**** TEXT SECTION

This Global Show Must Go On

Here is my NYT column on globalization, excerpt:

Despite all these gains, the prevailing intellectual tendency these
days is to apologize for free trade. A common claim is that trade
liberalization should proceed only if it is accompanied by new policies
to retrain displaced workers or otherwise ameliorate the consequences
of economic volatility.

Yes, the benefits of a good safety net
are well established, but globalization is not the primary source of
trouble for most American workers. Health care problems, bad schools
for our children or, in recent times, bad banking practices have all
produced greater disruptions – and these have been fundamentally
domestic failings.

What’s really happening is that many people,
whether in the United States or abroad, are unduly suspicious about
economic relations with foreigners. These complaints stem from basic
human nature – namely, our tendency to divide people into “in groups”
and “out groups” and to elevate one and to demonize the other.
Americans fear that foreigners will rise at their expense or “control”
some aspects of the economy.

One approach is to appease these
sentiments by backing away from trade just a bit, or by managing it, so
as to limit the backlash. Giving up momentum, however, isn’t
necessarily the right way forward. If we are too apologetic about
globalization, we can feed core irrationalities, instead of taming
them. The risk is that we will frame trade as a fundamental source of
suffering and losses, which would make voters more nervous, not less.

********
**** RECORDED INFORMATION

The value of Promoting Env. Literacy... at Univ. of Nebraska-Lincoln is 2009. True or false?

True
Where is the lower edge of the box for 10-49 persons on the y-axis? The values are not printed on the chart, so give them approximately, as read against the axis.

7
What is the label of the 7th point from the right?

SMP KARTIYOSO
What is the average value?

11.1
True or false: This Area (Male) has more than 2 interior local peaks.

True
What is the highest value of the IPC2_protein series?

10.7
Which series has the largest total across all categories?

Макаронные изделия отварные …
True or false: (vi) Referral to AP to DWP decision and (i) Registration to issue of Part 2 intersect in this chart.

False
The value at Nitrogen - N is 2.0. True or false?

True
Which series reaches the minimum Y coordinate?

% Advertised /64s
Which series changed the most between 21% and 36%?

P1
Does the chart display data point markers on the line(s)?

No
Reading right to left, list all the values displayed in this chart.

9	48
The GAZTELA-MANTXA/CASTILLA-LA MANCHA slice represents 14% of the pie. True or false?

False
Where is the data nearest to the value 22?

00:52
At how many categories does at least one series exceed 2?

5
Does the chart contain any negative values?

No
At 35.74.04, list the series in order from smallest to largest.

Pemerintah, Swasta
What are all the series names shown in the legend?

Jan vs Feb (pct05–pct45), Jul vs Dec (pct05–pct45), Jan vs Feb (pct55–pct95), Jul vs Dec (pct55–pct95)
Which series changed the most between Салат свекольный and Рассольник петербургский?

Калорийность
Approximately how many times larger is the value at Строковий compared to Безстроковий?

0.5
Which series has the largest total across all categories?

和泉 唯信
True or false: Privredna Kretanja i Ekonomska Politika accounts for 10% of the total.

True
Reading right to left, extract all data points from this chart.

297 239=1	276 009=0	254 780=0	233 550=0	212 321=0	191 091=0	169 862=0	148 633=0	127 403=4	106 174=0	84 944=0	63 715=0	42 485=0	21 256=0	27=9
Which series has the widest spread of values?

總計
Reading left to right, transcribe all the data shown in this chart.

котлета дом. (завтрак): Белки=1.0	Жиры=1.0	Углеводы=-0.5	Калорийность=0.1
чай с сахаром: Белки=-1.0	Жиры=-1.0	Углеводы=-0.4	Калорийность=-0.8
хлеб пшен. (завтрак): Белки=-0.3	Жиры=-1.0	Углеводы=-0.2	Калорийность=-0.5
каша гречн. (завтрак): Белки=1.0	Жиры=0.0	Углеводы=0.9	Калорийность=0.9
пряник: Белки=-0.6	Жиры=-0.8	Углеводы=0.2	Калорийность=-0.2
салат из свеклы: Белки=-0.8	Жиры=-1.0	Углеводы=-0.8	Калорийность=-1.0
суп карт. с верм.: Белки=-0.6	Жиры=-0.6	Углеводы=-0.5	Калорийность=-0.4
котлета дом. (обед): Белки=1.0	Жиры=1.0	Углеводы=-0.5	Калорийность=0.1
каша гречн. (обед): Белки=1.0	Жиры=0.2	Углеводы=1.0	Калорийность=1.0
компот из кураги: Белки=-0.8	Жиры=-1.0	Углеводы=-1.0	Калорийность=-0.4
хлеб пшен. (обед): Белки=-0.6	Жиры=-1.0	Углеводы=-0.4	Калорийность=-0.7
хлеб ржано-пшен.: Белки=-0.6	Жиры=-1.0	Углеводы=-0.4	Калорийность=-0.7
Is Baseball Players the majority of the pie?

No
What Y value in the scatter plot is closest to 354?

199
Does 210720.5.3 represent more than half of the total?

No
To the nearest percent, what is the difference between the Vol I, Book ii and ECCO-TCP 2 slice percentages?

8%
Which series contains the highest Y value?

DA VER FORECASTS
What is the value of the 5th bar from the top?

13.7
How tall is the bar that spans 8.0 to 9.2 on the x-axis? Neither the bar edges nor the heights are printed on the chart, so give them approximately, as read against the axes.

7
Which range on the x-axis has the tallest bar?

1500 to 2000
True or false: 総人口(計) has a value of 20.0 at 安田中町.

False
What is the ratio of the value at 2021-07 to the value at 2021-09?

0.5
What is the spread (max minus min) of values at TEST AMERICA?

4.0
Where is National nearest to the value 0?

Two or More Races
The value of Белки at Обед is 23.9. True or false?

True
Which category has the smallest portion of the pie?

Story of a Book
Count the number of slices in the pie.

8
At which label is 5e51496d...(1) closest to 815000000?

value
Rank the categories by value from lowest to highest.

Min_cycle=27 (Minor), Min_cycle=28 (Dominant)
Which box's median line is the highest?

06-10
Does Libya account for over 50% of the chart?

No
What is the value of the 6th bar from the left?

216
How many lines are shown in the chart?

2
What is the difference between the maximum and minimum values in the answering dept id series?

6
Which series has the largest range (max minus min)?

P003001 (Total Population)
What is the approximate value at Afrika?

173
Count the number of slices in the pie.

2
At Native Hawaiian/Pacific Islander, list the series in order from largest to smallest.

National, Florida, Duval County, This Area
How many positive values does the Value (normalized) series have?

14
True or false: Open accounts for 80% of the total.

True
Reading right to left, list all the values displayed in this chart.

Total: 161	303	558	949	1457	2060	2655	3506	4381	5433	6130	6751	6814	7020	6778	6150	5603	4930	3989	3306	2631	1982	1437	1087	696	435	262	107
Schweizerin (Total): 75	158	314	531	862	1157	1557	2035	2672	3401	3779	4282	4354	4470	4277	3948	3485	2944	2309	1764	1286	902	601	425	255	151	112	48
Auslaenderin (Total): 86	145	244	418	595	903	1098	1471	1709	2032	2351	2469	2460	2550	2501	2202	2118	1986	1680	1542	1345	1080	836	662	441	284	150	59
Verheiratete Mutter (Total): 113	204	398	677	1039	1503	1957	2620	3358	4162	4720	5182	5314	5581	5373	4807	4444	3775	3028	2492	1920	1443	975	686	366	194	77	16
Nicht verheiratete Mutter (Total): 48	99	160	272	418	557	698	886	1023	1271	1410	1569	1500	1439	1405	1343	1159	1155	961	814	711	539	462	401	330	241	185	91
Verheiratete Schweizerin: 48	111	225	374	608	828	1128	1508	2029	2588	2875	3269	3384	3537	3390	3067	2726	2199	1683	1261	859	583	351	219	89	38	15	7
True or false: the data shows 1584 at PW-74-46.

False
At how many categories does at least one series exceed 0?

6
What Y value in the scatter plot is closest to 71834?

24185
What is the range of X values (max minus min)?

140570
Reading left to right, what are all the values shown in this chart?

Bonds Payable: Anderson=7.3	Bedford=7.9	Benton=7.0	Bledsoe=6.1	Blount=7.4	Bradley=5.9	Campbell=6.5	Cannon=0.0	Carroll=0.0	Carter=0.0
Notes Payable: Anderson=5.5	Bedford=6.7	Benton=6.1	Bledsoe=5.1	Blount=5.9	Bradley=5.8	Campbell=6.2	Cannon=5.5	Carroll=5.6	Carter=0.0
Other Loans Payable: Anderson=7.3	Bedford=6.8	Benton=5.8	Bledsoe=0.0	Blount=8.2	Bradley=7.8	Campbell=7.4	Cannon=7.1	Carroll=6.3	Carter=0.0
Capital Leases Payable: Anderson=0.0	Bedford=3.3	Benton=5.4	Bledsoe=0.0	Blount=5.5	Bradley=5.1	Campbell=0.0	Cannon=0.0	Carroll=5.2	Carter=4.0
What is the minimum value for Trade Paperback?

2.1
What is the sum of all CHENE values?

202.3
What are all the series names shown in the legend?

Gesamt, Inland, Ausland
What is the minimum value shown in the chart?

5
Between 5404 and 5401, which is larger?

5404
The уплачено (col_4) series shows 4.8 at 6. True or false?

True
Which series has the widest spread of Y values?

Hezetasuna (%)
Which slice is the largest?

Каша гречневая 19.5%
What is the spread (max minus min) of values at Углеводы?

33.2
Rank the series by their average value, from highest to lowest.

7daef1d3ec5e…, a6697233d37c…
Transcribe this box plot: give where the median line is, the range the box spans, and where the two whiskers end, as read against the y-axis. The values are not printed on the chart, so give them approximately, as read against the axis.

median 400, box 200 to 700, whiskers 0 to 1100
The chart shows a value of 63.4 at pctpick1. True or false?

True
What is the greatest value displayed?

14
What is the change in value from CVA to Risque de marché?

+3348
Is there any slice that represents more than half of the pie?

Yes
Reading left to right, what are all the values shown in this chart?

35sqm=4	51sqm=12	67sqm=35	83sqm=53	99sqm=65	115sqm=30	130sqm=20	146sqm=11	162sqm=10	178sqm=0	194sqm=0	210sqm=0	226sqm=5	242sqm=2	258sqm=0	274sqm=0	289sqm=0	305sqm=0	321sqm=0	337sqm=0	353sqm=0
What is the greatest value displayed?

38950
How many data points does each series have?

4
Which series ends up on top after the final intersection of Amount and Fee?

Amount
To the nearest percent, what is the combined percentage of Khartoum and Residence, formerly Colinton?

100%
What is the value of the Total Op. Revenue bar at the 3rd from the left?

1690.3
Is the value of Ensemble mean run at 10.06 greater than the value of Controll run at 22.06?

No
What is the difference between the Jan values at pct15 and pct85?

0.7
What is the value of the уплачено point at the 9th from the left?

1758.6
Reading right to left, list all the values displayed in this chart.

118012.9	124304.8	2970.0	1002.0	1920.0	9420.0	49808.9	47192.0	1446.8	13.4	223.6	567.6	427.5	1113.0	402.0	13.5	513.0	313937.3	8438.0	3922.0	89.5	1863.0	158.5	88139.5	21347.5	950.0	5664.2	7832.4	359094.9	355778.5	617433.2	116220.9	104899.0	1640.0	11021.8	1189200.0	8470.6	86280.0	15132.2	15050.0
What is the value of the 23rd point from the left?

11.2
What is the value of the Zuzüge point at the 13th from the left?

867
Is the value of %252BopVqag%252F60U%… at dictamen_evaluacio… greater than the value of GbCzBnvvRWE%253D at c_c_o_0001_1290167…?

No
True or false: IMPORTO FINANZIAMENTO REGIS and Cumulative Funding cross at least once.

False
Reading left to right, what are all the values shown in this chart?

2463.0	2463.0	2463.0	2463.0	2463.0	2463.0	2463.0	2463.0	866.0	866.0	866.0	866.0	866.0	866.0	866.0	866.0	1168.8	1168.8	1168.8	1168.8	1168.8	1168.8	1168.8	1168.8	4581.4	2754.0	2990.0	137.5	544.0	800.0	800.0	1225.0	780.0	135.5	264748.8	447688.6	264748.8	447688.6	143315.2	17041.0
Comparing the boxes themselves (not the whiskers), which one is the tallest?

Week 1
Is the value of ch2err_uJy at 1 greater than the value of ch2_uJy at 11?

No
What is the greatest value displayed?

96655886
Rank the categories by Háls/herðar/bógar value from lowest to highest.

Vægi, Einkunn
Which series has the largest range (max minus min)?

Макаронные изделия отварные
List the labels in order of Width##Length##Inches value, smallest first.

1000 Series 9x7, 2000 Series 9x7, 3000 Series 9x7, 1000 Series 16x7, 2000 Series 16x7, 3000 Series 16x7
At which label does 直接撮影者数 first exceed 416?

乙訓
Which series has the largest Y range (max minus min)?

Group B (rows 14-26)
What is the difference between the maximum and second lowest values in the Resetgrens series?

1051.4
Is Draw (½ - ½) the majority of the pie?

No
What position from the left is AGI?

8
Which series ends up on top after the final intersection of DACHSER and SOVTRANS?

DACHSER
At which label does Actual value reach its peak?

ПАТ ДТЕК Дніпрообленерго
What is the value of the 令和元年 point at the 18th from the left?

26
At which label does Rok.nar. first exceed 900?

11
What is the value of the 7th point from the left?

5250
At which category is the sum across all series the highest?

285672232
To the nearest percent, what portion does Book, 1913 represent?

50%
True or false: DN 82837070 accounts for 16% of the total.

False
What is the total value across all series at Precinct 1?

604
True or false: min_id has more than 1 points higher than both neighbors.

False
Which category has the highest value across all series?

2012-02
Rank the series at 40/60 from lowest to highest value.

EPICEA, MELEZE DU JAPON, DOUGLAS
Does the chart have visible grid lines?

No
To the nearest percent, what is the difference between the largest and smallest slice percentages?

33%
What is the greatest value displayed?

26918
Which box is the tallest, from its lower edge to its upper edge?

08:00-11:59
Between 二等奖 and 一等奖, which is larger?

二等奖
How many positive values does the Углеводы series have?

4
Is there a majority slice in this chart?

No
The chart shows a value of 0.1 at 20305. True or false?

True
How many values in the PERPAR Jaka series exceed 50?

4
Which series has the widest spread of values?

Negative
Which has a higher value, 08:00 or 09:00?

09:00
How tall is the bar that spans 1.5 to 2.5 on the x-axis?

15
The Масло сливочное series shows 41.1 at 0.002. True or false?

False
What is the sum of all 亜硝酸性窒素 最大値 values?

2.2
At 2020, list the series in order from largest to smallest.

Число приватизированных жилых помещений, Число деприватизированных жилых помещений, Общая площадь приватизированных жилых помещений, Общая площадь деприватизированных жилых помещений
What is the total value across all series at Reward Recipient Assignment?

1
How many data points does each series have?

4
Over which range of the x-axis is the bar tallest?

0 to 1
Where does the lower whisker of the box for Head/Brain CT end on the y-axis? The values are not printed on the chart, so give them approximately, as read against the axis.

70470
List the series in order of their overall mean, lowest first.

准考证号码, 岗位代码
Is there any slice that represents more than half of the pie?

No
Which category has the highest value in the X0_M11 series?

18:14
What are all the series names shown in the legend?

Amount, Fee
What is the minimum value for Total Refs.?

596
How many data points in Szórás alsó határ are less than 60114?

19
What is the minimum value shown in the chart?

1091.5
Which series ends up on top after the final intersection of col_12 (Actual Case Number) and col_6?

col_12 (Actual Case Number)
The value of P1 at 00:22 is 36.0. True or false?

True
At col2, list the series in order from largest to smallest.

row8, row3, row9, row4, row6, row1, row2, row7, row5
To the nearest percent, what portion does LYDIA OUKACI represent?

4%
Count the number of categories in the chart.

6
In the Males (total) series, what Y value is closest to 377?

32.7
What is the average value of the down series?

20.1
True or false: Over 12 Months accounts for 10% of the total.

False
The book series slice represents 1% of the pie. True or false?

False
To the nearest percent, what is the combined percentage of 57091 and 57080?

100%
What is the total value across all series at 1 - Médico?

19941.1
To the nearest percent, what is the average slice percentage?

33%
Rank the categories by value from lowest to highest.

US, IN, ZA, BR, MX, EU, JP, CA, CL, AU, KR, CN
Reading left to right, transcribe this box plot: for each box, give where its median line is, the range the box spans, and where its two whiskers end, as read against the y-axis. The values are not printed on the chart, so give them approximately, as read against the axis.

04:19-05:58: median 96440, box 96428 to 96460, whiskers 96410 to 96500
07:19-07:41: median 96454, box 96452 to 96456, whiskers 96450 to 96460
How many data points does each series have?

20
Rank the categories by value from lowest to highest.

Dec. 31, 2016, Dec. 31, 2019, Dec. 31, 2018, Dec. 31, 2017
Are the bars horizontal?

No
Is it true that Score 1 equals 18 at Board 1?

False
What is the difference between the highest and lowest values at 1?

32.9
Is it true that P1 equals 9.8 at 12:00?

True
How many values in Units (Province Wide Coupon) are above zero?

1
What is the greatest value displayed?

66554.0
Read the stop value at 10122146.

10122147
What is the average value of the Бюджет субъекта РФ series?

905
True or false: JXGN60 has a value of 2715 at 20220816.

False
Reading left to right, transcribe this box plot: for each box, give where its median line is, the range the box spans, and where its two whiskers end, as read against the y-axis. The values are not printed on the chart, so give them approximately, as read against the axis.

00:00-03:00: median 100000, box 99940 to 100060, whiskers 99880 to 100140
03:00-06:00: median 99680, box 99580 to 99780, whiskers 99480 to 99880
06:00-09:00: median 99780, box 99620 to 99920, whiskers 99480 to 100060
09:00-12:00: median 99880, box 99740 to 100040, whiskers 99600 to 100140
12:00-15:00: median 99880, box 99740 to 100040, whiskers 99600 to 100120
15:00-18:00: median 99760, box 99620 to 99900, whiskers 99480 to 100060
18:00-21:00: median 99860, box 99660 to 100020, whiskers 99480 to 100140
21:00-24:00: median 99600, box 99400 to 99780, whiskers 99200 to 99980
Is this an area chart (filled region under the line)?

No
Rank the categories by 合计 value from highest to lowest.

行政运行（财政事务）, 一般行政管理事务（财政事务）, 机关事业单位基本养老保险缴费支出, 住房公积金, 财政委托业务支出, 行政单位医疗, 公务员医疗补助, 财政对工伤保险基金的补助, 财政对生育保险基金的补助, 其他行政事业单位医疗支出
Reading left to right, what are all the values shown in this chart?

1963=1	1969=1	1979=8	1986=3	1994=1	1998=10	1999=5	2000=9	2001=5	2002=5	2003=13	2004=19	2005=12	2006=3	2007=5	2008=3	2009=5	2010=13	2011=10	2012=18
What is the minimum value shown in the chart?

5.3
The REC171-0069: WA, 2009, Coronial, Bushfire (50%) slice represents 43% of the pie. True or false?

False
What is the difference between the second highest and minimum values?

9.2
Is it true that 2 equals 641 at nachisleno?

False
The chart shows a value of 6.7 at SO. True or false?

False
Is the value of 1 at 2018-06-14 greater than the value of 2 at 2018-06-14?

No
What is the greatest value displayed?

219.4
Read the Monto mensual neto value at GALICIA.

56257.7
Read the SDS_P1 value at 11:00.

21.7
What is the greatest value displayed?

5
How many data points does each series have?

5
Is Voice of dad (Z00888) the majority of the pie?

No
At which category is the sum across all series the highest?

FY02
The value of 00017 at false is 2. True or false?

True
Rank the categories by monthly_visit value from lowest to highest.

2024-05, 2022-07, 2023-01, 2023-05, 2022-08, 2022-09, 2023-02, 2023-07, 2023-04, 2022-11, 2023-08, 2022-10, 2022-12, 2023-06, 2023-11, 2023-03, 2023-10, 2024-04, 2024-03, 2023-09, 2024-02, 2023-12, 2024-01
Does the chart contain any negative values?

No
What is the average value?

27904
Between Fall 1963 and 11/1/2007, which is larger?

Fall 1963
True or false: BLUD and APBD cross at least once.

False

********

▸ TO DO
1) According to the globalization column, which domestic failings have produced greater disruptions for American workers than globalization?
2) Continue the globalization column from its last sentence.
Nothing in the records is needed here.

▸ ANSWERS BELOW
1) Health care problems, bad schools for our children and, in recent times, bad banking practices.

2)
Do read the whole thing.  A few further points of note:

1. Virtually all of the "second best worrying" about trade could be applied also — in fact more so — to technical progress.  Or to trade across the fifty states.  Yet when it comes to foreigners, the worries acquire a more dangerous credibility.  That is the real second best problem, not any theorem you might derive about trade and externalities.

2. I don’t see the evidence that marginal strengthenings of the safety net will diminish anti-foreign statements.  Yet this has become an article of faith among the globalization "middle roaders."  A crude look at the cross-sectional evidence does not indicate a clear pattern.  France and Germany have a strong safety net but they are skeptical about economic globalization; Sweden and the Netherlands are more sympathetic.  Switzerland, with a weaker safety net, is pro-globalization for the most part.  Like Will Wilkinson and unlike Bryan Caplan, I am for a safety net but often a bigger safety net makes people even more fearful of loss and change.  Note it is the Bismarckian welfare state, the world’s most advanced at the time, which turned to The Dark Side during the 1930s.  I’m hardly suggesting causality here but it didn’t halt the process either.

3. Yes I know about Denmark but job retraining programs in the U.S. hardly have a stellar record.

4. When it comes to improving the quality of economic adjustment, the overwhelming priority should be to delink health insurance from having a job.  I doubt if that will decrease skepticism about foreigners, however.

5. Most of the world’s wealthy economies are, if only because they are smaller and less diversified in terms of resources, more open than is the United States.  They do just fine and by no means do they all spend more on social welfare than does the United States.

6. Cite Samuelson and Stolper all you want, here is yet another paper showing that outsourcing has not been placing significant downward pressure on American wages.

7. China is now the world’s leading supplier of photovoltaic cells. 

But it is really the first point that is the key.

Addendum: Brad DeLong comments extensively.